To Program Officer of the Science Mission Directorate’s Planetary Science Division Christina Richey’s view, all academic relationships NASA has are extremely important to the agency, the nation, and the future of space exploration.
Most major U.S. universities have some relationship with NASA, which has seen an overall increase in R&A proposals in the last 10 years. Funding for those has remained relatively consistent, despite tight federal budgets and sequestration.
“But those are strong, healthy programs, so there are plenty of opportunities available, which has led the growth we’ve had in proposals,” Richey noted.
While NASA’s focus is on U.S. universities and it does not send funds to foreign government entities, it does have partnerships with non-U.S. universities, and many programs have collaborators from foreign institutions attached to individual efforts. That offers NASA an active link to research and new ideas from a global academic perspective.
In Richey’s view, all academic relationships NASA has are extremely important to the agency, the nation, and the future of space exploration.

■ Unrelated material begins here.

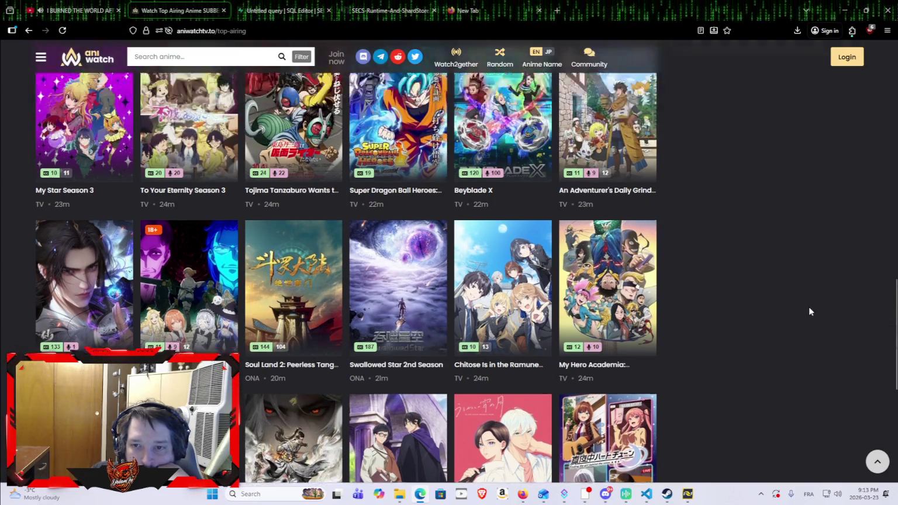
scroll(700, 318, up, 3)
scroll(699, 318, up, 3)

“It is one of the major outputs of future scientists with whom NASA will be working and a main route for people to eventually come to work for NASA,” she said. “And the fundamental science of the universe or solar system or planet is based on these efforts, making them the fundamental research foundation for what we are doing at NASA. These are the programs that take data from various NASA missions and figure out what to do next.